Problem:
Please reproduce every row below word for word, leaving the pictures out of your answer.

[Source data]

--- --- ---

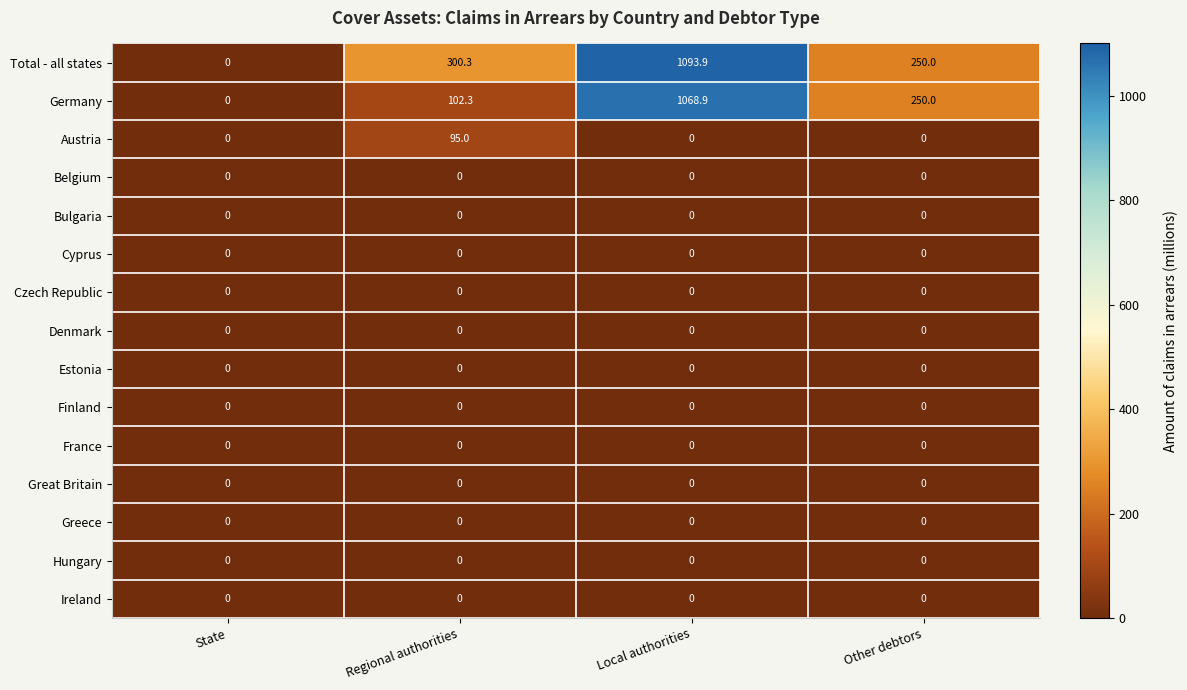

Where is Germany nearest to the value 534?

Other debtors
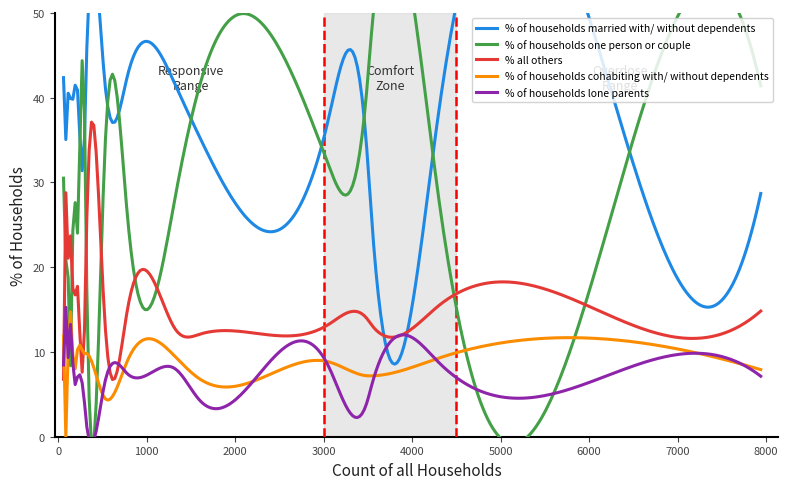

How many intersections are there between % all others and % of households lone parents?

2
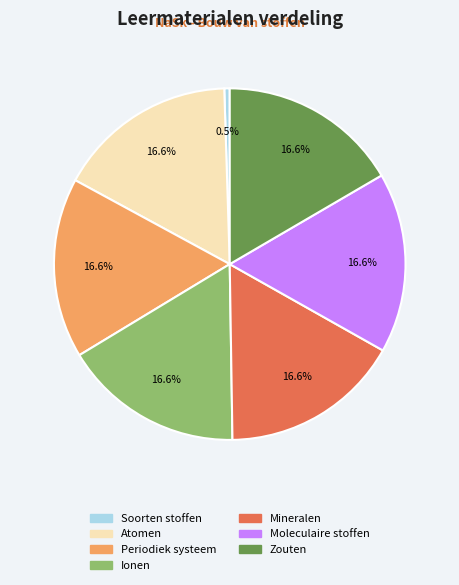

Is there a majority slice in this chart?

No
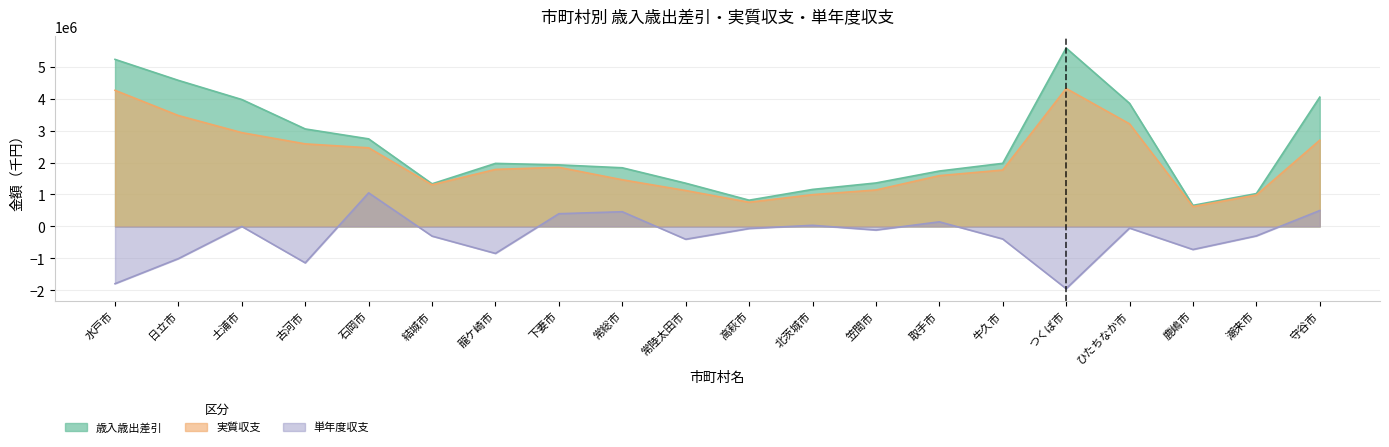

Which has a higher value, 北茨城市 or 取手市?

取手市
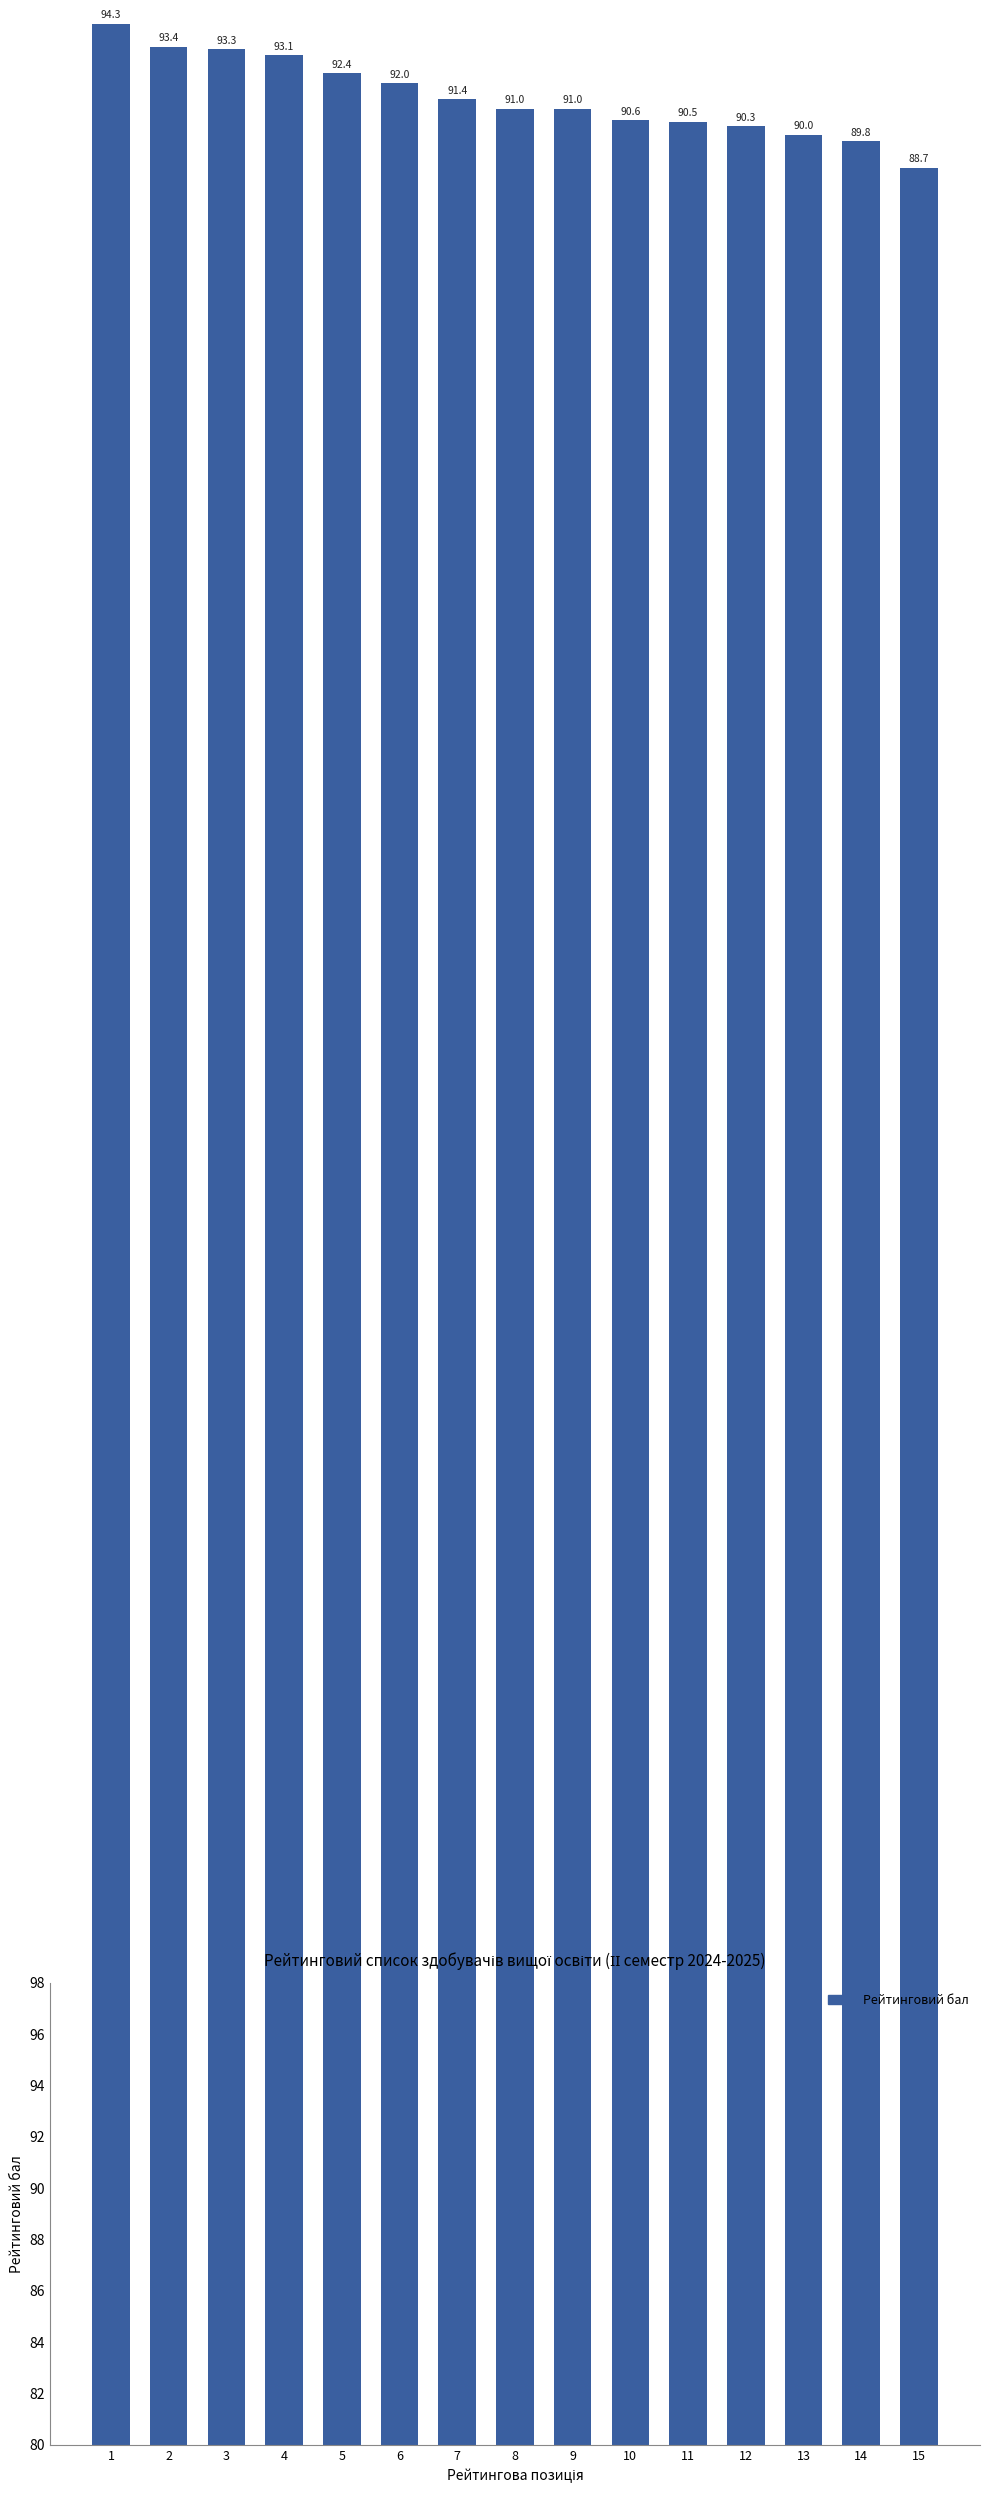

Approximately how many times larger is the value at 4 compared to 15?

1.0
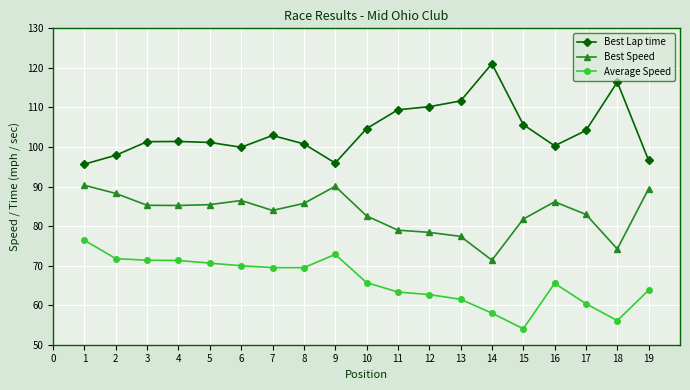

True or false: Average Speed has more than 0 interior local peaks.

True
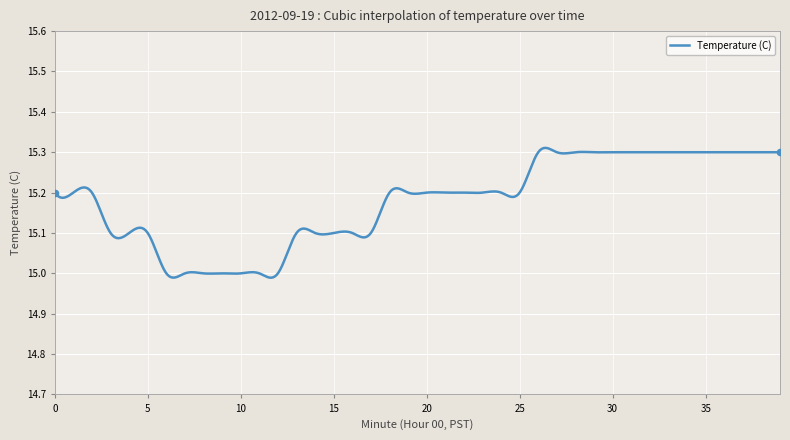

What is the difference between the maximum and minimum values?

0.3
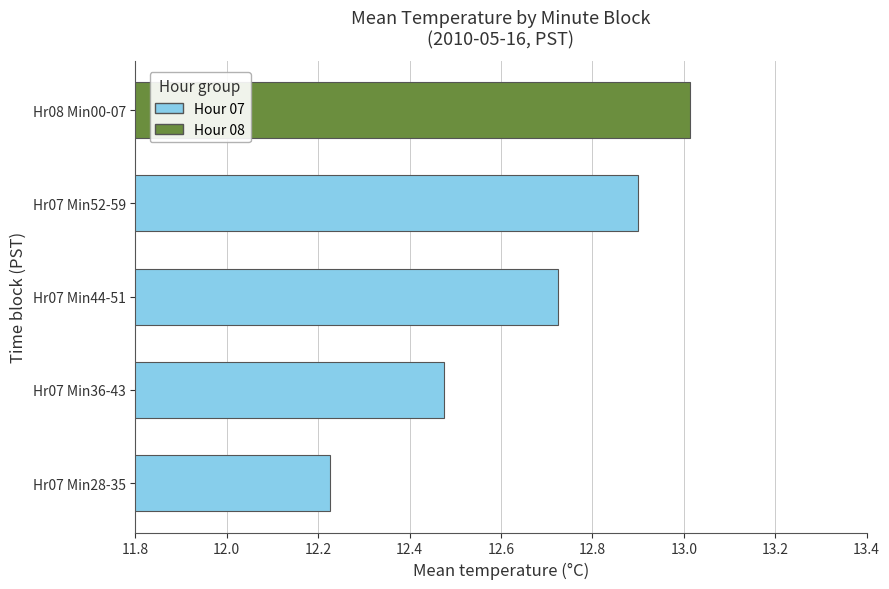

List the labels in order of value, largest first.

Hr08 Min00-07, Hr07 Min52-59, Hr07 Min44-51, Hr07 Min36-43, Hr07 Min28-35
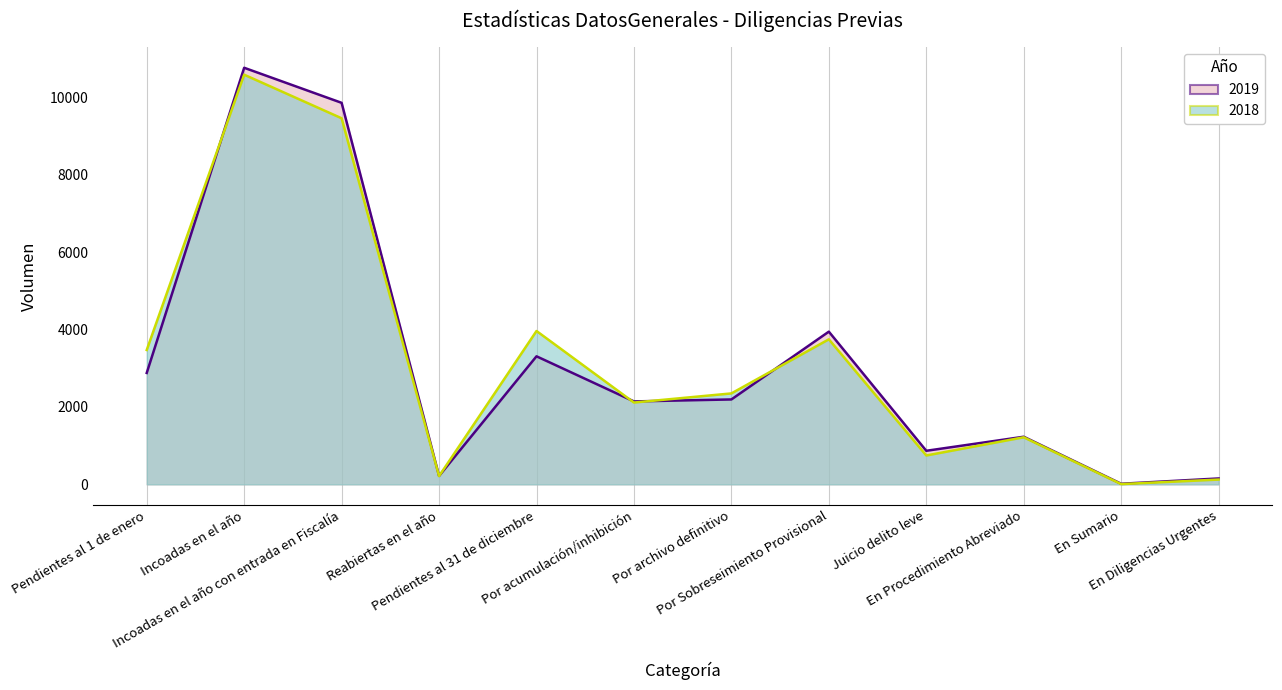

What is the label of the 6th point from the right?

Por archivo definitivo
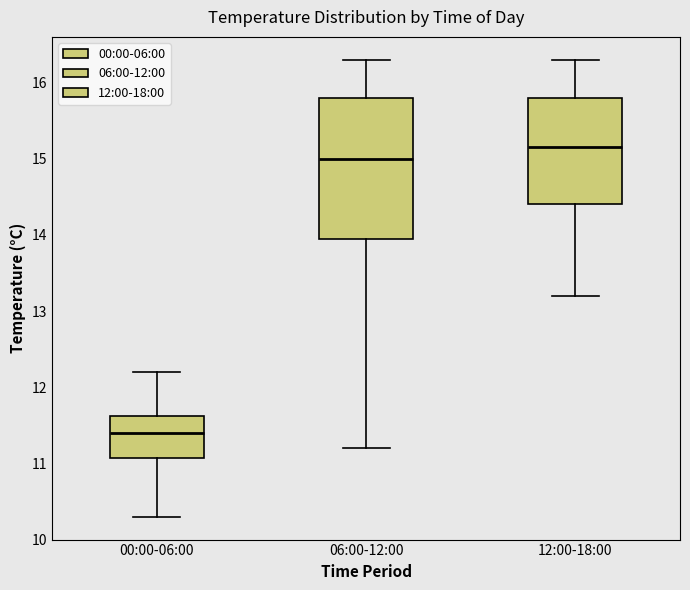

Reading left to right, read every box against the y-axis: the position of its median line, the range the box covers, and the ends of its whiskers. The values are not printed on the chart, so give them approximately, as read against the axis.

00:00-06:00: median 11.4, box 11.1 to 11.6, whiskers 10.3 to 12.2
06:00-12:00: median 15.0, box 14.0 to 15.8, whiskers 11.2 to 16.3
12:00-18:00: median 15.2, box 14.4 to 15.8, whiskers 13.2 to 16.3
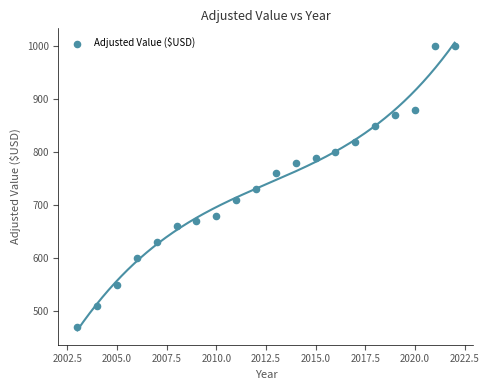

What is the range of X values (max minus min)?

19.0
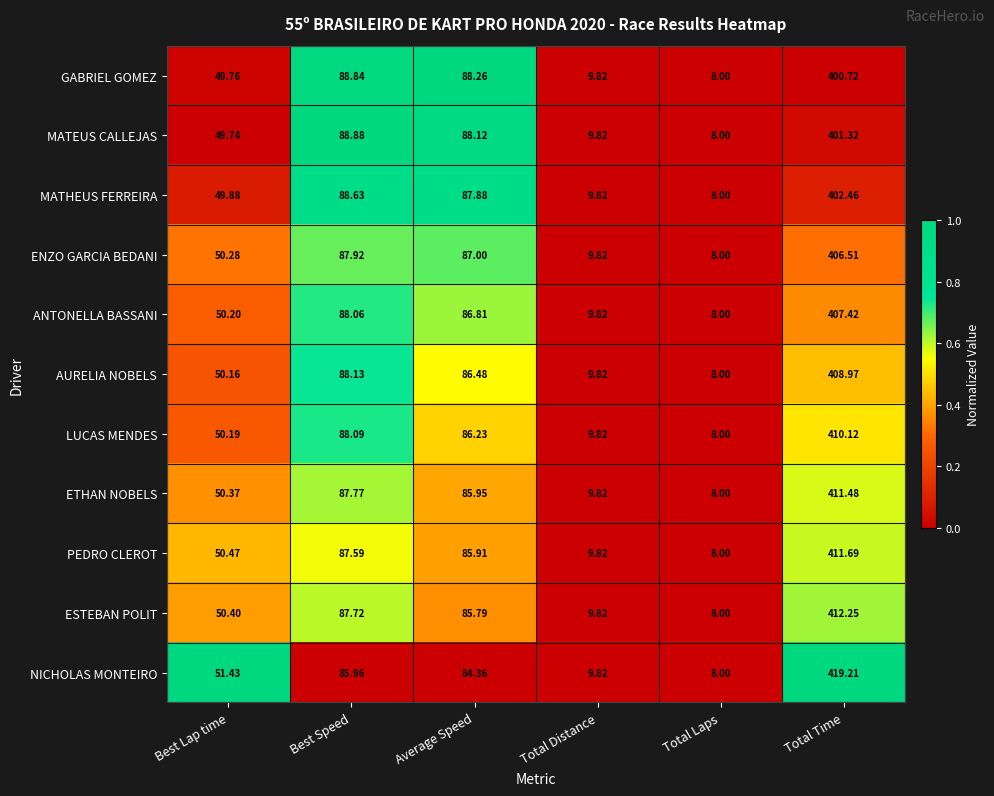

List the series in order of their peak value, lowest first.

GABRIEL GOMEZ, MATEUS CALLEJAS, MATHEUS FERREIRA, ENZO GARCIA BEDANI, ANTONELLA BASSANI, AURELIA NOBELS, LUCAS MENDES, ETHAN NOBELS, PEDRO CLEROT, ESTEBAN POLIT, NICHOLAS MONTEIRO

--- --- ---

Response to the exercise:
Where is Germany nearest to the value 534?

Other debtors

How many intersections are there between % all others and % of households lone parents?

2

Is there a majority slice in this chart?

No

Which has a higher value, 北茨城市 or 取手市?

取手市

Approximately how many times larger is the value at 4 compared to 15?

1.0

True or false: Average Speed has more than 0 interior local peaks.

True

What is the difference between the maximum and minimum values?

0.3

List the labels in order of value, largest first.

Hr08 Min00-07, Hr07 Min52-59, Hr07 Min44-51, Hr07 Min36-43, Hr07 Min28-35

What is the label of the 6th point from the right?

Por archivo definitivo

Reading left to right, read every box against the y-axis: the position of its median line, the range the box covers, and the ends of its whiskers. The values are not printed on the chart, so give them approximately, as read against the axis.

00:00-06:00: median 11.4, box 11.1 to 11.6, whiskers 10.3 to 12.2
06:00-12:00: median 15.0, box 14.0 to 15.8, whiskers 11.2 to 16.3
12:00-18:00: median 15.2, box 14.4 to 15.8, whiskers 13.2 to 16.3

What is the range of X values (max minus min)?

19.0

List the series in order of their peak value, lowest first.

GABRIEL GOMEZ, MATEUS CALLEJAS, MATHEUS FERREIRA, ENZO GARCIA BEDANI, ANTONELLA BASSANI, AURELIA NOBELS, LUCAS MENDES, ETHAN NOBELS, PEDRO CLEROT, ESTEBAN POLIT, NICHOLAS MONTEIRO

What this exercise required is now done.